------ Source records ------

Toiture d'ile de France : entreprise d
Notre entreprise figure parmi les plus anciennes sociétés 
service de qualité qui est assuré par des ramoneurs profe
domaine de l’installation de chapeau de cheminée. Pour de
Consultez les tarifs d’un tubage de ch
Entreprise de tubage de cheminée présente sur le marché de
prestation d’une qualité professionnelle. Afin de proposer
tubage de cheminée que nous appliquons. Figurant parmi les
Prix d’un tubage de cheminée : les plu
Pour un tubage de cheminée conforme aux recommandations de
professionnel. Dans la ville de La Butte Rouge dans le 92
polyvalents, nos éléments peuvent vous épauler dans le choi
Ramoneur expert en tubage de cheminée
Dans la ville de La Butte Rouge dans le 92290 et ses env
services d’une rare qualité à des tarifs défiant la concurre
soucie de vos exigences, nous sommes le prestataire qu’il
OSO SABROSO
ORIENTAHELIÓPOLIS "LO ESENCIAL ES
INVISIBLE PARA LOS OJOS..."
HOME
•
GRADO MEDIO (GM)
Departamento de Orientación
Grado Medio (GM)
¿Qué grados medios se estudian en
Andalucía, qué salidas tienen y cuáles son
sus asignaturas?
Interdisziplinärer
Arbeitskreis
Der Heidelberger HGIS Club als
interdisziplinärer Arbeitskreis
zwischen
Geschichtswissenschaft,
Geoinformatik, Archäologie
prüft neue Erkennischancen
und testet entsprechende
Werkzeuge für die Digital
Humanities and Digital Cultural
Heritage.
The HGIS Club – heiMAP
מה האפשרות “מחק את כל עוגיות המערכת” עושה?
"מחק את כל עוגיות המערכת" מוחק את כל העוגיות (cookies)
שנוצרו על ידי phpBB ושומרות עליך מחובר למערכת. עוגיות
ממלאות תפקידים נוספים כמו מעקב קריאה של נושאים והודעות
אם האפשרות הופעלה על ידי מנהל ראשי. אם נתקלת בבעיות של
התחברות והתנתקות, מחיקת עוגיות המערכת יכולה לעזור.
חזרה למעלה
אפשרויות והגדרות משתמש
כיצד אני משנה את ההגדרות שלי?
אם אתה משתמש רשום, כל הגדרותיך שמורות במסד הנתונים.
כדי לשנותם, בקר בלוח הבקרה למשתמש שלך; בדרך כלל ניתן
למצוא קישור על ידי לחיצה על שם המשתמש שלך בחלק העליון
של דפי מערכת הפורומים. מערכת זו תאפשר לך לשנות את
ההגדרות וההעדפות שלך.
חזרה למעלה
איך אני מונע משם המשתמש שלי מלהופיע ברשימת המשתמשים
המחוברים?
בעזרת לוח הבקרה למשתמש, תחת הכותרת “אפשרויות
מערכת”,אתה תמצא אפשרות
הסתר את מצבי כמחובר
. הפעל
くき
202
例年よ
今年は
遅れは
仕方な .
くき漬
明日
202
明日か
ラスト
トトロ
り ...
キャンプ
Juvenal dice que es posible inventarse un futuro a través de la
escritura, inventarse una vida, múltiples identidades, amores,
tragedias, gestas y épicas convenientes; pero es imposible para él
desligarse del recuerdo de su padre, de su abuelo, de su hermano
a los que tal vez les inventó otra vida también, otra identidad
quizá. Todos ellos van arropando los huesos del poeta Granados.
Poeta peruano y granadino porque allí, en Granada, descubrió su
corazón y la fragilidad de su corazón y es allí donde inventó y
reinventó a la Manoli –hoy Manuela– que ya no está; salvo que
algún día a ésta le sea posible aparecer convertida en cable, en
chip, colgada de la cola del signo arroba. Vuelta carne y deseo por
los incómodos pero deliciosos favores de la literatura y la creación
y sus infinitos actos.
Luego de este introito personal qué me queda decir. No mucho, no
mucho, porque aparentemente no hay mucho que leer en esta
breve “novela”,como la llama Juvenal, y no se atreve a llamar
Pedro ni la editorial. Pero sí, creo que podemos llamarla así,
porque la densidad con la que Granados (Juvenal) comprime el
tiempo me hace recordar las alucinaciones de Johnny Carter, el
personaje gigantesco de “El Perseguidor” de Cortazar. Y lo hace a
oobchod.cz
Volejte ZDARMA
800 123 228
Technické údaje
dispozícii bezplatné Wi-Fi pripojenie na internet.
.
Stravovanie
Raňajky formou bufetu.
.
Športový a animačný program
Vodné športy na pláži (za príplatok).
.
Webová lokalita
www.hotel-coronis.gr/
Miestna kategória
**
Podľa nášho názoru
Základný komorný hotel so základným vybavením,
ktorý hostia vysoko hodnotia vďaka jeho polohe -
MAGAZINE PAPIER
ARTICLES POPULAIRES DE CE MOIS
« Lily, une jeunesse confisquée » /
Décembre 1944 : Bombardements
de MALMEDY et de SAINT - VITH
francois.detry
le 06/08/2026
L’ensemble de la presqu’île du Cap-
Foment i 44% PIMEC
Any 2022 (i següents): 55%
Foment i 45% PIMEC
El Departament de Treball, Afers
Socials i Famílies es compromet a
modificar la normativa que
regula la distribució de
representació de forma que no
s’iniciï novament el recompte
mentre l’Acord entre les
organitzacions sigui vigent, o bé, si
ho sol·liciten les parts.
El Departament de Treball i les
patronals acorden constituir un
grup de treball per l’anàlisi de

------

* **Activity**
From the records above, tally every line that includes the word "hace" and reply with the total by itself.

* **Task answer**
2